Problem details: Please reproduce every record exactly as written, leaving out the pictures.

Entries provided:
^^^^^^^^^^^^^^^^
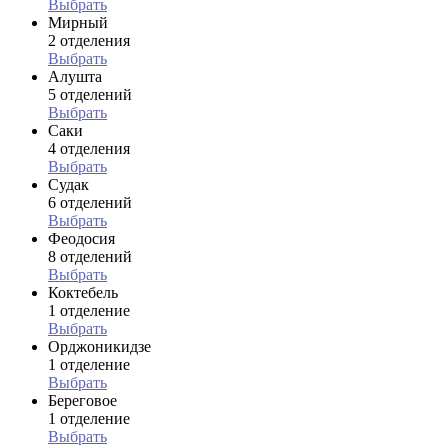
Выбрать
Мирный
2 отделения
Выбрать
Алушта
5 отделений
Выбрать
Саки
4 отделения
Выбрать
Судак
6 отделений
Выбрать
Феодосия
8 отделений
Выбрать
Коктебель
1 отделение
Выбрать
Орджоникидзе
1 отделение
Выбрать
Береговое
1 отделение
Выбрать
^^^^^^^^^^^^^^^^
Result of this task:
Выбрать
Мирный
2 отделения
Выбрать
Алушта
5 отделений
Выбрать
Саки
4 отделения
Выбрать
Судак
6 отделений
Выбрать
Феодосия
8 отделений
Выбрать
Коктебель
1 отделение
Выбрать
Орджоникидзе
1 отделение
Выбрать
Береговое
1 отделение
Выбрать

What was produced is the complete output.